[Asia Economy] In the season of heatwaves, the startup ecosystem is deeply concerned about surviving the winter. Early this year, news of "winter is coming" spread from Silicon Valley, and now the situation in Korea is also worrying as the cold approaches. Since the second quarter, signs of declining investment have appeared, with startup IPO schedules being postponed one after another and a chilly atmosphere prevailing in the mergers and acquisitions (M&A) market.
Park Jae-wook, CEO of Socar and chairman of the Korea Startup Forum, recently advised at a startup workshop, "We must tighten our belts and prepare thoroughly. This winter could last longer than expected. We need to devise measures to survive for at least two years and focus on generating numbers like sales to prove value. When investment is necessary, we must be willing to boldly lower valuations." From the startup perspective, this is clearly a crisis that requires preparation. It is becoming increasingly difficult to secure investment, and company valuations are inevitably becoming more stringent.
However, it seems that few investors worry that this cold snap will bring an 'ice age' that wipes out the startup ecosystem. Just as spring follows winter in the cycle of seasons, experienced venture investors believe that the current investment contraction is actually a golden opportunity to invest in promising startups.
Historically, recessions when everyone is reluctant to invest have been good opportunities for startup investment and growth rather than times when investment is active. During the 2008 global financial crisis, startups that grew into global companies such as Airbnb, Uber, Slack, and WhatsApp were founded. Amazon and Google, established just before the 2001 dot-com bubble burst, not only survived but rose to become leaders of the digital economy. Although recessions temporarily reduce investment, they also serve as opportunities to expand and systematize the startup investment sector. According to a survey by Korea Venture Investment Corp., the fund formed in 2008 had the highest total value relative to its paid-in capital among domestic venture funds.
Why should startups be invested in during recessions? While large corporations also experience declining valuations, recommending investment in riskier startups is due to their intrinsic characteristics. Recessions or economic crises are periods of increased volatility and uncertainty. Startups, however, are characterized by speed and flexibility, which are their greatest competitive advantages.

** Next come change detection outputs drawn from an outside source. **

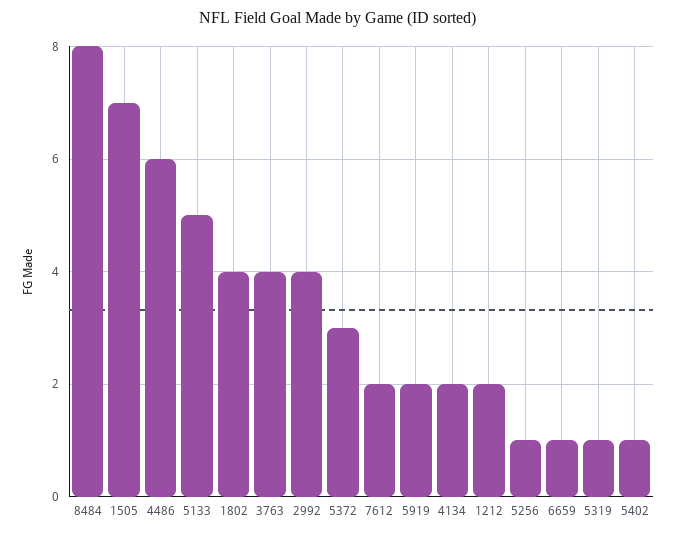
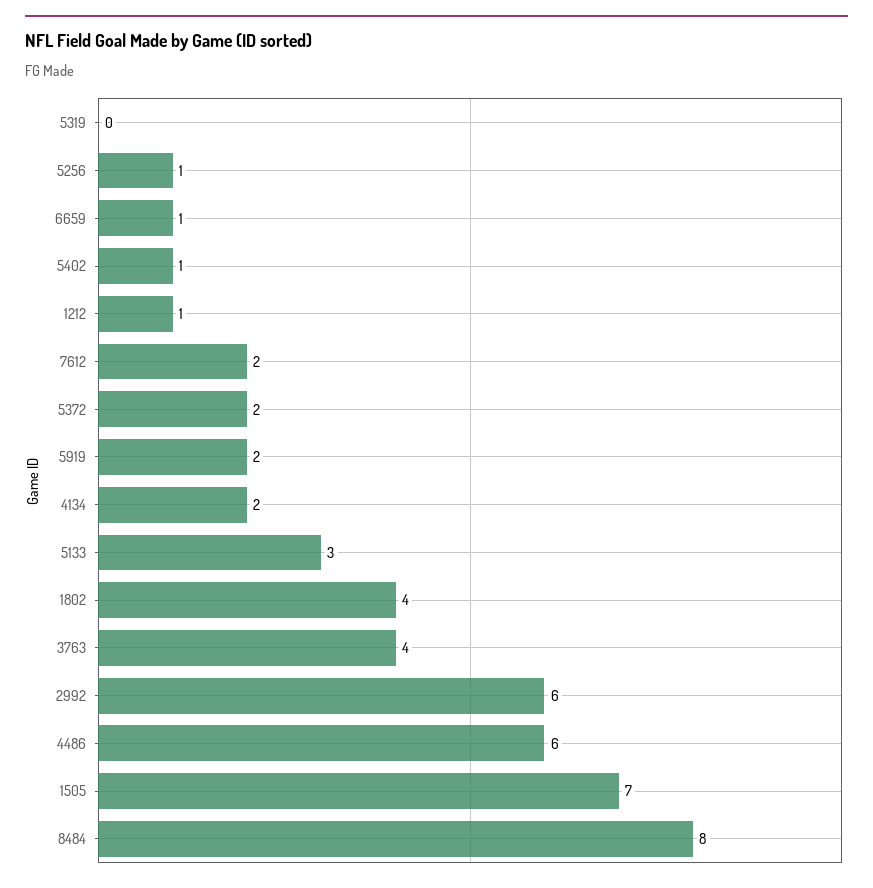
  {
    "8484": 8,
    "1505": 7,
    "4486": 6,
-   "5133": 5,
+   "5133": 3,
    "1802": 4,
    "3763": 4,
-   "2992": 4,
+   "2992": 6,
-   "5372": 3,
+   "5372": 2,
    "7612": 2,
    "5919": 2,
    "4134": 2,
-   "1212": 2,
+   "1212": 1,
    "5256": 1,
    "6659": 1,
-   "5319": 1,
+   "5319": 0,
    "5402": 1
  }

When survival is critical, large corporations must undergo lengthy and controversial restructuring, but startups can swiftly implement cost-cutting and crisis management. During economic recovery phases, they can quickly seize growth opportunities. Startups identify problems and solve them innovatively, and important new problems inevitably arise during economic downturns and recoveries. Additionally, situations like workforce reductions in large corporations can be opportunities to acquire talented personnel. For example, travel startup MyRealTrip saw a 98% drop in sales during the COVID-19 crisis in 2020 but persuaded existing investors to provide follow-up funding and secured a large number of talents laid off from major travel agencies.
Although some startups will be weeded out, those that survive can absorb competitors' capabilities and expect greater growth. In short, overcoming crises is an essential gene for startups, so they can demonstrate their true value not in a warm spring where everyone survives, but in the harsh midwinter.

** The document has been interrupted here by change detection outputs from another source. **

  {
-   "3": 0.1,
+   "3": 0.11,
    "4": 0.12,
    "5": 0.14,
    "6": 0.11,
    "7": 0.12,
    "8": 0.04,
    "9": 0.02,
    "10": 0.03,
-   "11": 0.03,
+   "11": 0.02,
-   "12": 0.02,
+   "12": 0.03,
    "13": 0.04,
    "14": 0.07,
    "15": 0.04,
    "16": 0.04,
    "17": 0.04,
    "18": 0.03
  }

The current crisis can be an opportunity for the startup ecosystem to grow further. However, winter is naturally cold, and many promising startups may perish. To turn this crisis into an opportunity, strategic partnerships between startups and investors must strengthen, and ecosystem support policies that help capable startups survive the winter are necessary. The entire ecosystem must unite to endure the winter so that startups can become the main drivers of our economic growth.